Trial of the 21st Century

Many citizens have called the case “the trial of the 21st century” due to its potential impact on the future of Montgomery County.

A Montgomery County Grand Jury indicted Doyal, Riley, and Davenport for allegedly violating Section 551.143 of the Texas Open Meetings Act (“TOMA”)

“by meeting in a number less than a quorum for the purpose of secret deliberations in violation of the Texas Open Meetings Act, to-wit: by engaging in a verbal exchange concerning an issue within the jurisdiction of the Montgomery County Commissioners Court, namely, the contents of the potential structure of a November 2015 Montgomery County Road Bond.”

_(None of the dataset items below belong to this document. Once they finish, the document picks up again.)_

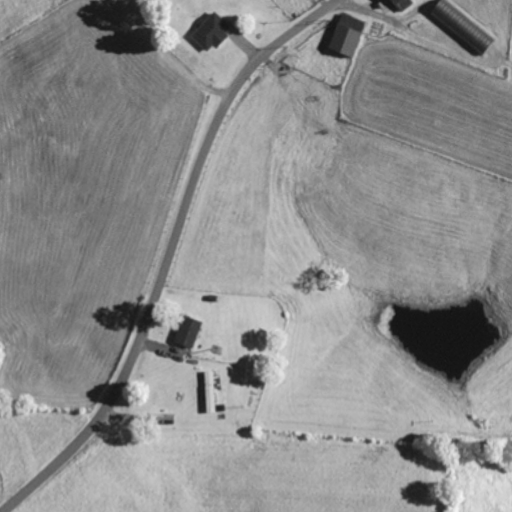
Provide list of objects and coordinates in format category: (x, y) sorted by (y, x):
building: (403, 3)
building: (399, 4)
building: (208, 31)
building: (344, 34)
building: (349, 34)
road: (245, 44)
road: (154, 246)
building: (185, 331)
building: (208, 391)
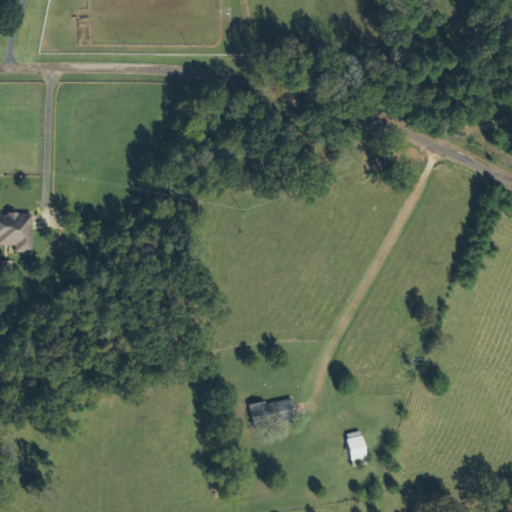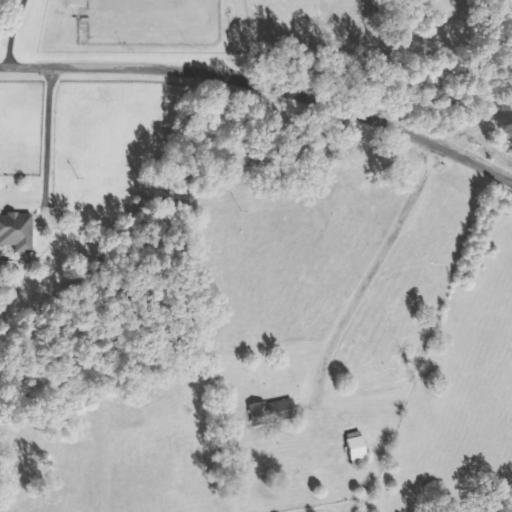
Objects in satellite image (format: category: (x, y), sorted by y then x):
road: (261, 106)
building: (18, 232)
building: (274, 413)
building: (358, 447)
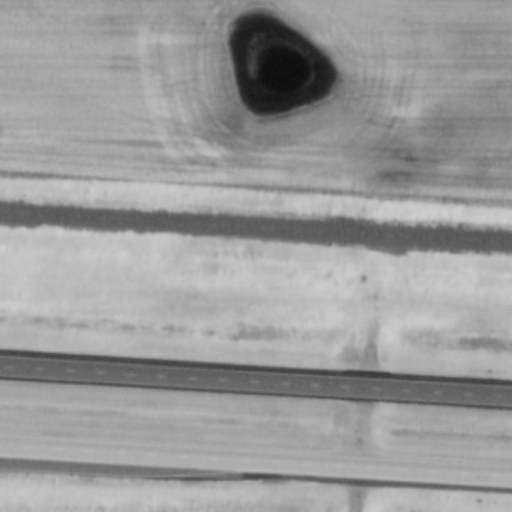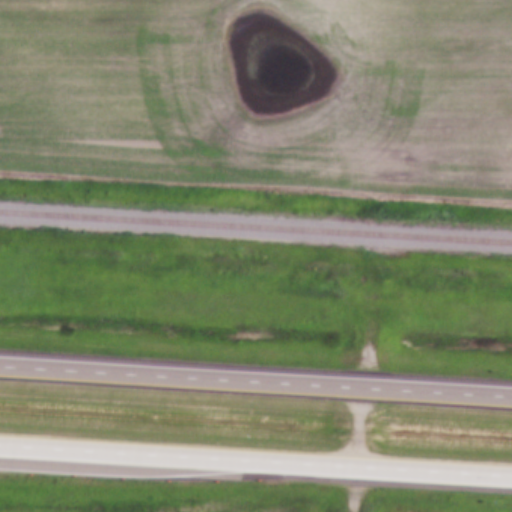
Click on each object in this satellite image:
railway: (256, 227)
road: (367, 329)
road: (256, 379)
road: (358, 426)
road: (255, 460)
road: (353, 489)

The prosecutors noted in their Brief in the Court of Appeals that Doyal and Riley are members of the Commissioners Court while the Grand Jury indicted Davenport for his alleged

“intent to promote or assist the commission of the offense described herein, solicit, encourage, direct, aid or attempt to aid…”

the defendants in their meeting in a number less than a quorum to circumvent TOMA.

Recent revelations about Davenport’s claimed work as a “sworn deputy” and a person in the office of the Justice of the Peace, Precinct 4, James Metts, may impact the proceedings, since Davenport is arguably a County government agent, although the State has not yet raised those factual issues.

Doyal and Riley each paid political boss Davenport $5,000 to negotiate the terms of a new bond referendum for November, 2015, after conservative activists had led a campaign to defeat the May, 2015, bond referendum which had included a proposal to build the Woodlands Parkway Extension. Voters in Commissioners Precinct 3 (mainly The Woodlands) and Commissioners Precinct 2 (Magnolia and surrounding areas) had voted overwhelmingly against the bond referendum in May 2015 while voters in other parts of Montgomery County had supported it.

Faced with serious criminal charges that could potentially lead to Doyal’s and Riley’s removal from office for “official misconduct,” Doyal, Riley, and Davenport, who clearly controls many of the actions and policy decisions of Doyal and Riley, sought a dismissal of the criminal cases against them by claiming that the TOMA statute is unconstitutional. As the State of Texas noted in its Court of Appeals Brief, there was no testimony yet in the trial court concerning the facts that gave rise to the indictments. Rather, the hearing before the trial court was primarily a bunch of lawyers who claimed to be experts in TOMA.

The trial judge, Visiting District Judge Randy Clapp of Wharton County, had dismissed the cases against Doyal, Riley, and Davenport on April 4, 2017, at the urging of Doyal’s very expensive attorney Rusty Hardin whom Doyal has paid several hundred thousand dollars from his campaign funds and from a separate legal defense fund that individuals strongly interested in the construction of the TX 249 Tollway had established.

The Beaumont Court of Appeals reinstated the indictments, issued judgment against all three criminal defendants – Doyal, Riley, and Davenport – and ordered them to pay the State of Texas’ court costs of several thousand dollars incurred in the appeal.